Document section below:

In the ongoing effort to strengthen the intensity of Jewish identification, positive and negative trends continue to balance each other. Therefore we are leaving the needle unchanged.

In Diaspora Jewry we find several groups (most notably the demographically-increasing Orthodox) whose Jewish identity is strong and whose commitment to Judaism and to the Jewish people is high. At present, nearly a third of U.S. Jewish children are being reared in Orthodox families and, consequently, in environments where the tendency toward Jewish identification is strong. However, a large proportion (two-thirds) of this group consists of Haredi (ultra-Orthodox) Jews who are less involved in the communal affairs of American Jewry as a whole.

At the same time, one can discern large groups of young (non-Orthodox) Jews in the United States whose sense of Jewish identity is not strong – and who are not involved in Jewish frameworks. As we explained in earlier assessments, a high percentage of those identified by researchers as Jews “of no religion,” as “cultural” Jews, or as “just Jews” are notable for their low degree of affiliation with the Jewish community. Evidence amassed over the past year indicates that this group is growing as a percentage of all American Jews. However, numerous educational efforts are being directed at this group; initial findings suggest that these efforts are helping to raise the level of Jewish identification, though it is too early to say for sure.

For Israeli Jews, the Jewish-identity indicators need to take into account that the Jewish environment itself produces a significant degree of identity and identification, though these can be interpreted in different ways (surveys show that 46% of the Israeli Jewish population sees itself as Jewish first, while 35% regards itself as Israeli first). All of the Israeli groups, secular included, have ties to religious tradition and practice, though at differing levels and mediated by differing interpretations. Israeli Jews also identify strongly with the Jewish people. This identification is higher among the traditional-religious public, and lower – though still quite high – among secular Israeli Jews. However, this identification does not necessarily translate into agreement on how the State of Israel should express its ties to the rest of the Jewish world, or on how Israel’s Jewish identity should be manifested within the state’s borders. There is still controversy on both the ideological and the political planes regarding the relationship between religion and state, the status of the Chief Rabbinate, and other questions pertaining to Jewish religious expression in the public and political realms. This controversy, a large share of which relates to the dominance of the Orthodox religious approach in the Israeli political sphere, is eroding the positive image of Jewish culture and generating opposition (to religious coercion) both in Israel and abroad. Diversity and pluralism regarding approaches to Jewish identity in Israel help make Israeli society more resilient. Controversy on this issue, however, is generating, at times a destructive and exclusionary discourse, in which each side tries to delegitimize the other’s standing in Israeli society.

End of Document section.

## Problem 1:
Answer these questions from the Jewish identity assessment:
(a) What share of U.S. Jewish children are being reared in Orthodox families?
(b) What do initial findings suggest about the educational efforts aimed at young non-Orthodox American Jews?
(c) What percentage of the Israeli Jewish population sees itself as Jewish first?
## Problem 2:
Translate this sentence from the Jewish identity assessment into Spanish: "Diversity and pluralism regarding approaches to Jewish identity in Israel help make Israeli society more resilient."
These entries are separate material, apart from the Jewish identity assessment.

Data section below:

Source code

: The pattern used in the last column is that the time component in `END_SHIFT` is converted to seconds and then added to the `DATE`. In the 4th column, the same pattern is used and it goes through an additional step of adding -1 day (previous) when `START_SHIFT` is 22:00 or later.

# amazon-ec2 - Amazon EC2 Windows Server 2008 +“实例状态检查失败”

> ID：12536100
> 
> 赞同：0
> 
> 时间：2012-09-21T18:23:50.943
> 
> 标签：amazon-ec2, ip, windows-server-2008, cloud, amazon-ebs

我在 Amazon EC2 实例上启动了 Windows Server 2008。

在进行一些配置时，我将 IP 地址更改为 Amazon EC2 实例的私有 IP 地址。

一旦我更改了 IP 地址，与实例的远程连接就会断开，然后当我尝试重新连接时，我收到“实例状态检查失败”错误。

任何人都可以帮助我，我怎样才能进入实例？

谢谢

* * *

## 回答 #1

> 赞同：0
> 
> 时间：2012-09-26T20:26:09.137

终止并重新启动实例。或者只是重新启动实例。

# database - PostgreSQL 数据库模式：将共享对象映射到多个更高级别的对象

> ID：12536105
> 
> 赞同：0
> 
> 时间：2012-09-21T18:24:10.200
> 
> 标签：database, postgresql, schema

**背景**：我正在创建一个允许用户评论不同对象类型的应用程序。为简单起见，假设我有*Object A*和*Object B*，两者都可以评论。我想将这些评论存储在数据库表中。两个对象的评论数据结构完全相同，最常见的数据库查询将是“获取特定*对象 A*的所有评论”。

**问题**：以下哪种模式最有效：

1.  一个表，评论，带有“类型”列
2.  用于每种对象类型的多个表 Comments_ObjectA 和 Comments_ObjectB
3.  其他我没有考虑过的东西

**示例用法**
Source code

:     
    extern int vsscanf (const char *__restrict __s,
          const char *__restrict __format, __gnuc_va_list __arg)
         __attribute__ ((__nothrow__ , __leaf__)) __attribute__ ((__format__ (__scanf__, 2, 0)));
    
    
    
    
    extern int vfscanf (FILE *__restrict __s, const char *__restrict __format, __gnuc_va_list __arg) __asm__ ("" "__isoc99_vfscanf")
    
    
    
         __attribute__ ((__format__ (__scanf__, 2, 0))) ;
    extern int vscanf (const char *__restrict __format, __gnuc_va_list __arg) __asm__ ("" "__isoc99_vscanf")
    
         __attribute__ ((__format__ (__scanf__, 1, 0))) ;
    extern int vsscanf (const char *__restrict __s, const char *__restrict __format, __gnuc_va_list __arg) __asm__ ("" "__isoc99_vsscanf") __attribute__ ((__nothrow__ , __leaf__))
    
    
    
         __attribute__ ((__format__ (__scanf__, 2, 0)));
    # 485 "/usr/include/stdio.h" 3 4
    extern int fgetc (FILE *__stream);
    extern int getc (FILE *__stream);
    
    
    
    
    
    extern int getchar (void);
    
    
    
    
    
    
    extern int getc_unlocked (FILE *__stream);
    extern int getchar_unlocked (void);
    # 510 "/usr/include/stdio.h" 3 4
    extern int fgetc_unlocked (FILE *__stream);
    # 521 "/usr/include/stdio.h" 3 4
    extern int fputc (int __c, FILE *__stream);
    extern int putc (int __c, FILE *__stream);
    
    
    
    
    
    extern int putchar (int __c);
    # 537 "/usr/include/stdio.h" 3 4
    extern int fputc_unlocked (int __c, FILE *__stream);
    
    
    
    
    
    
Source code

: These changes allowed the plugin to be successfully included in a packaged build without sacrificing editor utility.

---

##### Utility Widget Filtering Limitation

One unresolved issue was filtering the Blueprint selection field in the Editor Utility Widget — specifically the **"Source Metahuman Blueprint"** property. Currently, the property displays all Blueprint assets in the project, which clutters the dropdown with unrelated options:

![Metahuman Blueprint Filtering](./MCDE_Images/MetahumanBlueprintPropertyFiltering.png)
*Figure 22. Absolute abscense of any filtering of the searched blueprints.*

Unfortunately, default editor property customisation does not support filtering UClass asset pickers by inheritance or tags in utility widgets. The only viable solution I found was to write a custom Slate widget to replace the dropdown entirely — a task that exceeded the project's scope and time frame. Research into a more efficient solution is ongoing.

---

End of Data section.

## Solution 1:
(a) Nearly a third.
(b) They are helping to raise the level of Jewish identification, though it is too early to say for sure.
(c) 46%.

## Solution 2:
La diversidad y el pluralismo en cuanto a los enfoques de la identidad judía en Israel contribuyen a que la sociedad israelí sea más resiliente.